Operasi katarak juga dikaitkan dengan risiko penyakit Alzheimer yang lebih rendah secara khusus.

Hasilnya, dilaporkan 6 Desember di JAMA Internal Medicine, menunjukkan bahwa penurunan risiko ini bertahan setidaknya selama satu dekade setelah menjalani operasi.

“Bukti semacam ini sama bagusnya dengan epidemiologi,” kata ketua peneliti Dr. Cecilia Lee dalam siaran pers. “Ini benar-benar menarik karena tidak ada intervensi medis lain yang menunjukkan hubungan kuat dengan pengurangan risiko demensia pada orang yang lebih tua.”

Data untuk penelitian ini dipasok oleh studi Perubahan Pikiran Orang Dewasa (ACT) – sebuah studi observasional lama yang berbasis di Seattle di Kaiser Permanente Washington, yang terdiri dari lebih dari 5.000 peserta yang berusia lebih dari 65 tahun.

Peneliti melacak peserta yang didiagnosis dengan katarak atau glaukoma yang tidak memiliki demensia atau belum menjalani operasi katarak pada saat mereka mengajukan diri untuk penelitian. Para peserta dievaluasi setiap dua tahun untuk kemampuan kognitif.

Dari 3.038 peserta, 853 subjek mengembangkan demensia selama tujuh tahun masa tindak lanjut – 709 di antaranya didiagnosis sebagai Alzheimer.
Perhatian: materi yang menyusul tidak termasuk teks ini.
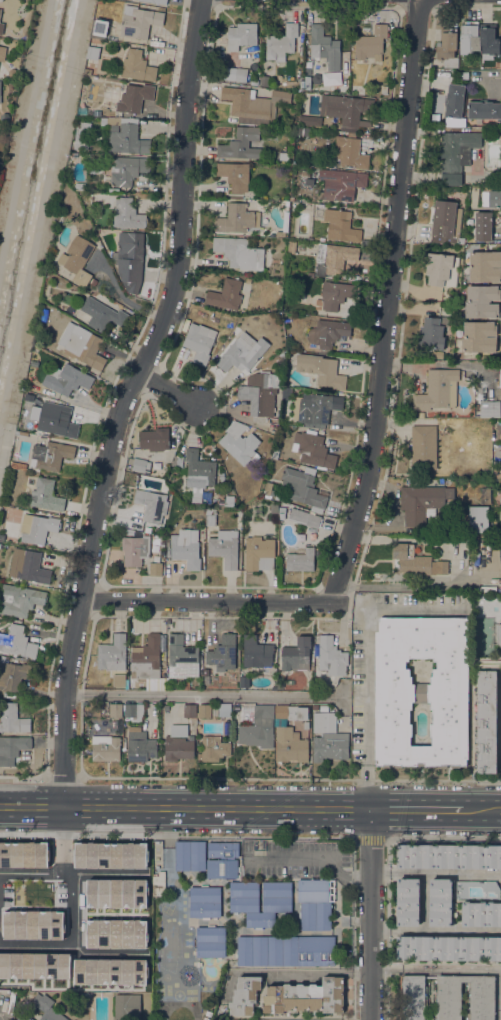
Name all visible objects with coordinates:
building: (1, 0)
building: (99, 1)
building: (156, 1)
building: (0, 11)
building: (24, 17)
building: (138, 21)
building: (101, 27)
building: (1, 28)
building: (241, 35)
building: (469, 37)
building: (489, 39)
building: (281, 43)
building: (371, 43)
building: (324, 47)
building: (447, 47)
building: (92, 52)
building: (2, 53)
building: (497, 65)
building: (137, 66)
building: (88, 71)
building: (307, 71)
building: (234, 73)
road: (487, 76)
building: (330, 78)
building: (264, 80)
building: (253, 82)
building: (307, 83)
building: (0, 88)
building: (134, 98)
building: (454, 100)
building: (253, 104)
building: (347, 109)
building: (484, 109)
building: (309, 120)
building: (303, 131)
building: (125, 135)
building: (82, 136)
building: (240, 144)
building: (350, 151)
building: (455, 153)
building: (127, 171)
building: (234, 175)
building: (309, 181)
building: (341, 183)
building: (79, 186)
building: (491, 198)
building: (127, 214)
building: (236, 218)
building: (446, 219)
building: (340, 226)
building: (483, 226)
building: (280, 234)
building: (291, 247)
building: (239, 253)
building: (333, 258)
building: (77, 259)
building: (129, 259)
building: (484, 266)
building: (441, 269)
building: (310, 275)
building: (93, 282)
building: (225, 294)
building: (335, 294)
building: (482, 301)
road: (386, 302)
building: (102, 314)
building: (185, 325)
building: (327, 334)
building: (431, 334)
building: (479, 337)
building: (199, 342)
building: (81, 345)
building: (242, 354)
building: (422, 355)
building: (324, 371)
building: (499, 375)
building: (67, 380)
road: (168, 389)
building: (438, 390)
building: (258, 394)
building: (285, 396)
road: (125, 399)
building: (318, 409)
building: (489, 409)
building: (421, 414)
building: (54, 419)
building: (28, 426)
building: (498, 432)
building: (21, 433)
building: (154, 439)
building: (240, 447)
building: (423, 447)
building: (312, 449)
building: (275, 452)
building: (50, 455)
building: (178, 461)
building: (18, 465)
building: (140, 465)
building: (198, 473)
building: (221, 477)
building: (303, 487)
building: (267, 489)
building: (46, 495)
building: (484, 495)
building: (229, 500)
building: (500, 501)
building: (422, 502)
building: (151, 505)
building: (281, 508)
building: (239, 514)
building: (210, 517)
building: (303, 517)
building: (478, 519)
building: (37, 528)
building: (130, 532)
building: (2, 537)
building: (224, 547)
building: (186, 548)
building: (134, 550)
building: (257, 551)
building: (301, 560)
building: (410, 560)
building: (28, 566)
building: (441, 567)
building: (155, 569)
road: (419, 586)
building: (20, 600)
road: (208, 600)
building: (498, 634)
building: (17, 642)
building: (162, 647)
building: (256, 652)
building: (222, 653)
building: (112, 654)
building: (296, 655)
building: (181, 658)
building: (331, 658)
building: (3, 659)
road: (366, 662)
building: (147, 663)
building: (14, 676)
building: (119, 680)
building: (243, 682)
building: (186, 685)
building: (279, 686)
building: (421, 691)
road: (201, 696)
building: (315, 707)
building: (115, 710)
building: (133, 710)
building: (224, 710)
building: (189, 711)
building: (204, 711)
building: (291, 712)
building: (12, 719)
building: (192, 722)
building: (319, 722)
building: (486, 722)
building: (305, 725)
building: (258, 728)
building: (178, 730)
building: (139, 745)
building: (290, 745)
building: (330, 746)
building: (12, 748)
building: (105, 748)
building: (178, 748)
building: (213, 749)
road: (33, 806)
road: (283, 808)
building: (23, 854)
building: (110, 855)
building: (156, 855)
building: (190, 855)
building: (449, 856)
building: (222, 859)
parking lot: (294, 859)
road: (337, 864)
road: (70, 873)
road: (435, 873)
road: (67, 876)
road: (353, 878)
building: (159, 885)
building: (477, 890)
building: (116, 893)
building: (244, 897)
building: (204, 902)
building: (406, 902)
building: (441, 902)
building: (315, 903)
road: (370, 914)
building: (481, 914)
building: (32, 924)
road: (435, 931)
building: (115, 933)
road: (353, 935)
building: (210, 942)
road: (37, 946)
building: (448, 948)
building: (285, 950)
building: (34, 965)
road: (385, 968)
road: (474, 969)
building: (110, 971)
road: (315, 974)
building: (481, 994)
building: (245, 995)
building: (305, 997)
building: (413, 997)
building: (11, 1002)
building: (127, 1006)
building: (40, 1010)
building: (205, 1018)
Sekitar setengah dari peserta menjalani operasi katarak.

Meskipun penelitian ini tidak menarik hubungan langsung antara operasi katarak dan risiko demensia yang berkurang, para peneliti berhipotesis bahwa mereka yang menjalani operasi mungkin mendapatkan input sensorik berkualitas lebih tinggi berkat penglihatan mereka yang lebih baik.

“Hasil ini konsisten dengan gagasan bahwa input sensorik ke otak penting untuk kesehatan otak,” kata rekan penulis Dr Eric B. Larson dalam siaran pers.

Hipotesis lain adalah bahwa mata mendapat lebih banyak cahaya biru setelah operasi katarak.

“Beberapa sel khusus di retina berhubungan dengan kognisi dan mengatur siklus tidur, dan sel-sel ini merespon dengan baik terhadap cahaya biru,” kata Lee, “Katarak secara khusus memblokir cahaya biru, dan operasi katarak dapat mengaktifkan kembali sel-sel itu.”

Para peneliti menyesuaikan daftar panjang faktor termasuk faktor pembaur yang berhubungan dengan kesehatan, termasuk asumsi bahwa peserta yang menjalani operasi katarak mungkin lebih sehat dan pada risiko demensia yang lebih rendah untuk memulai, tetapi masih menemukan hubungan yang kuat ketika faktor-faktor ini diperhitungkan.

Operasi mata yang dilakukan dalam dua tahun sebelum diagnosis demensia dikesampingkan karena kemungkinan bahwa orang dengan penurunan kognitif mungkin kurang sadar akan masalah penglihatan.

Bahkan dengan mengecualikan kelompok ini, para peneliti menemukan risiko demensia yang lebih rendah terkait dengan operasi katarak.

Penelitian sebelumnya tentang risiko demensia telah menghasilkan hasil yang serupa.

Sebuah studi tahun 2020 dari para peneliti di University of Michigan menemukan bahwa penggunaan alat bantu dengar dapat dikaitkan dengan penurunan risiko demensia. Studi ini menemukan bahwa orang tua yang menerima alat bantu dengar dalam waktu tiga tahun setelah diagnosis gangguan pendengaran memiliki tingkat demensia, depresi, dan bahkan jatuh yang lebih rendah, dibandingkan mereka yang tidak mendapatkan alat bantu dengar.